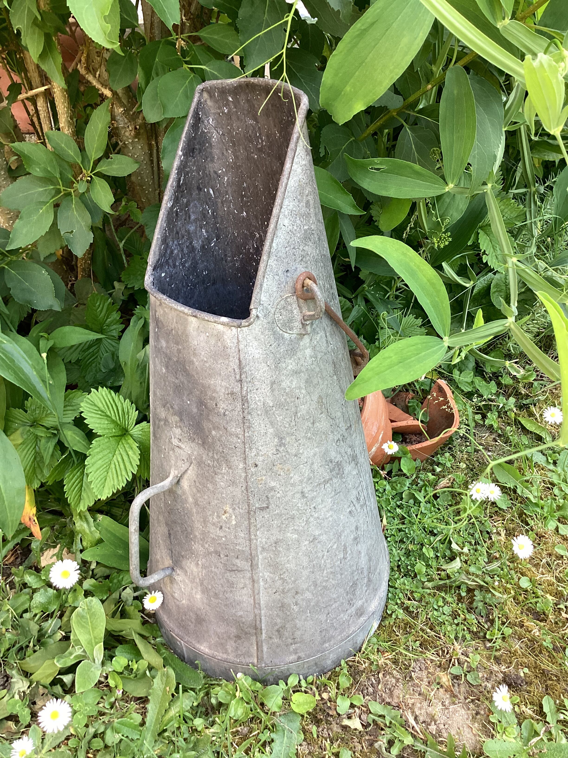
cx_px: 284
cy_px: 379
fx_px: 678
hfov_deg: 45.4
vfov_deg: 58.4
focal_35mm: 31
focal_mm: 3.3
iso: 80
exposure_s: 1/100
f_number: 2.4
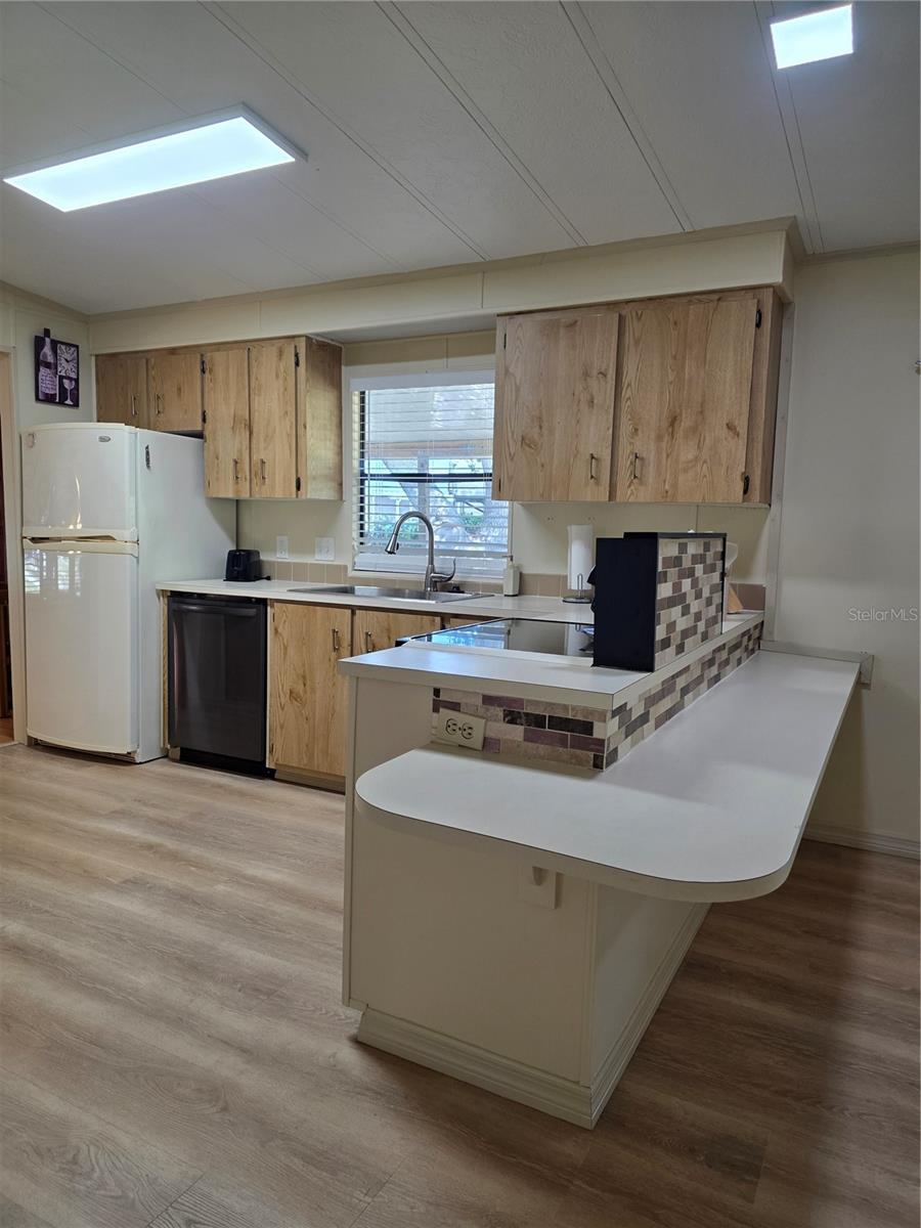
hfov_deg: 58.9
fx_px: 816
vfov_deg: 73.9
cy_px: 614
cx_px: 460
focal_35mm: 23
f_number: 1.7
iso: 125
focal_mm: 6.3
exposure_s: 1/120
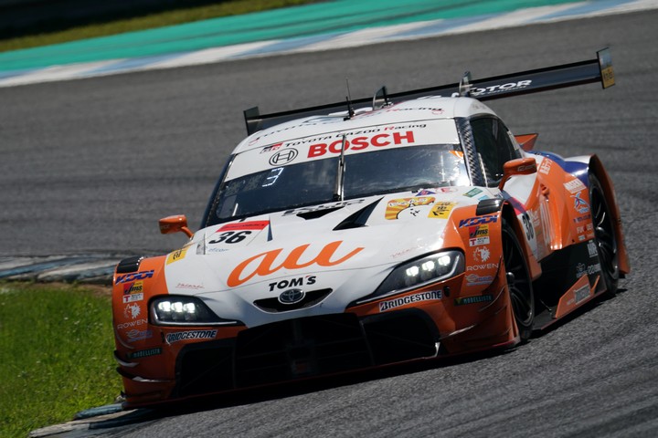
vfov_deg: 2.3
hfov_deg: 3.4
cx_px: 329
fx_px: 10966
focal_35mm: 600
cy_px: 219
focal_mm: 600
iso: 160
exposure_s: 1/800
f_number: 9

****************************************

__Work required__:
Return each record above as it stands. Pictures stay out.

__Result__:
cx_px: 284
cy_px: 379
fx_px: 678
hfov_deg: 45.4
vfov_deg: 58.4
focal_35mm: 31
focal_mm: 3.3
iso: 80
exposure_s: 1/100
f_number: 2.4
hfov_deg: 58.9
fx_px: 816
vfov_deg: 73.9
cy_px: 614
cx_px: 460
focal_35mm: 23
f_number: 1.7
iso: 125
focal_mm: 6.3
exposure_s: 1/120
vfov_deg: 2.3
hfov_deg: 3.4
cx_px: 329
fx_px: 10966
focal_35mm: 600
cy_px: 219
focal_mm: 600
iso: 160
exposure_s: 1/800
f_number: 9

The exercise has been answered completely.